Transcribe nothing except the lines below that run from the one with "Figure 8 Hirshfeld" to the one with "Figure 6. Gene", ends included, and do not copy any picture.
─── Exercise data ───
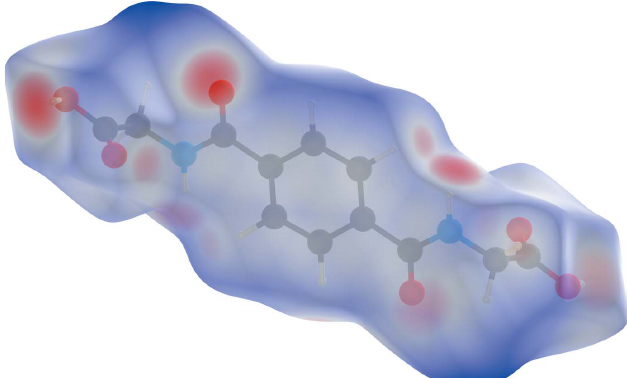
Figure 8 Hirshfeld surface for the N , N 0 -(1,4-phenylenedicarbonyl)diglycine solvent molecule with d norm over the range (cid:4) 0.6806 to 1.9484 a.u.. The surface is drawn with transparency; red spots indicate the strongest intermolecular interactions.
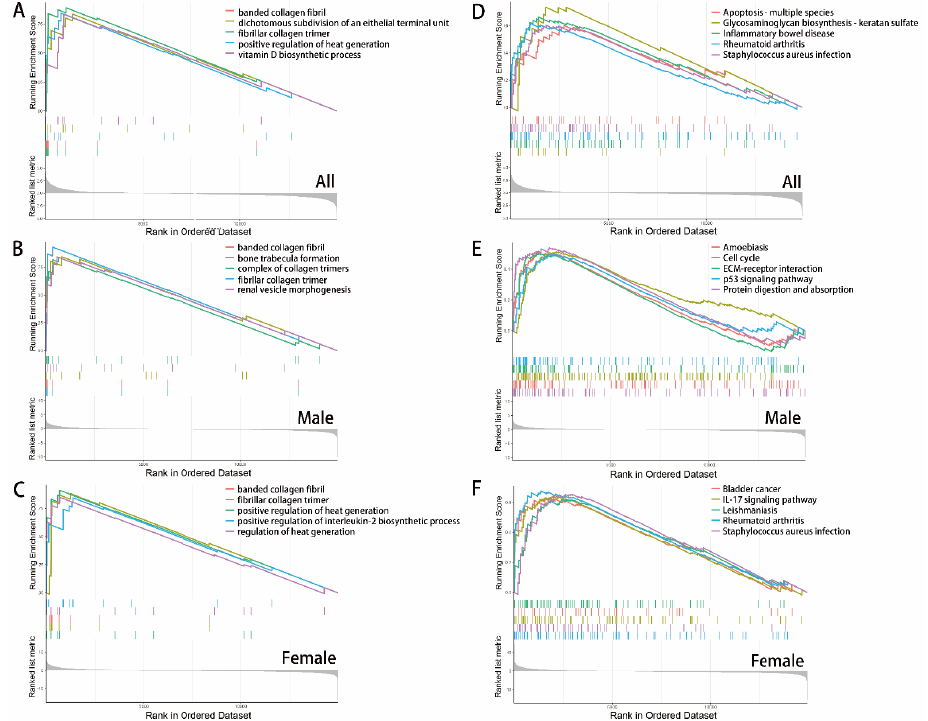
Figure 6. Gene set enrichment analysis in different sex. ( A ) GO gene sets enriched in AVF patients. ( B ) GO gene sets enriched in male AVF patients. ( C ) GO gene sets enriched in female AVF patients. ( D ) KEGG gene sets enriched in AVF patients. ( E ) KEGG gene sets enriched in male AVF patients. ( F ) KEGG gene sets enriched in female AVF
───
─── Exercise data ───
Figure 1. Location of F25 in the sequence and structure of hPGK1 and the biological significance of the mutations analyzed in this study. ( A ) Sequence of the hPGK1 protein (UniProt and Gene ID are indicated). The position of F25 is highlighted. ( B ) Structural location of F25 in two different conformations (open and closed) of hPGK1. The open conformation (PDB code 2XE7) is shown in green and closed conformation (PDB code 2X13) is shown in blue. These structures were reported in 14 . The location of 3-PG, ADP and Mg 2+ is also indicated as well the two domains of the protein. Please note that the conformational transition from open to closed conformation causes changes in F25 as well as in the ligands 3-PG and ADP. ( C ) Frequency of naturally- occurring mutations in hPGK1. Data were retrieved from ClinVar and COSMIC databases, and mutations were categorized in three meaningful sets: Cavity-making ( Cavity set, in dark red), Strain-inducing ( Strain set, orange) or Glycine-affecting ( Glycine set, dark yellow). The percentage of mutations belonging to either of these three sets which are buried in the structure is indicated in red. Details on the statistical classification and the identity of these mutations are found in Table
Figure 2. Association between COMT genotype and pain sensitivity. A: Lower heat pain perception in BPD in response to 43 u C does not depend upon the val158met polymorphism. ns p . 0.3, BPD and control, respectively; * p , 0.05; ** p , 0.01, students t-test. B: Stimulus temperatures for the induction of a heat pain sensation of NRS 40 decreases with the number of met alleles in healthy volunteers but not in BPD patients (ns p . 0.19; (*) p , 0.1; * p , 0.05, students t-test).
───
■ Solution to this task ■
Figure 8 Hirshfeld surface for the N , N 0 -(1,4-phenylenedicarbonyl)diglycine solvent molecule with d norm over the range (cid:4) 0.6806 to 1.9484 a.u.. The surface is drawn with transparency; red spots indicate the strongest intermolecular interactions.
Figure 6. Gene set enrichment analysis in different sex. ( A ) GO gene sets enriched in AVF patients. ( B ) GO gene sets enriched in male AVF patients. ( C ) GO gene sets enriched in female AVF patients. ( D ) KEGG gene sets enriched in AVF patients. ( E ) KEGG gene sets enriched in male AVF patients. ( F ) KEGG gene sets enriched in female AVF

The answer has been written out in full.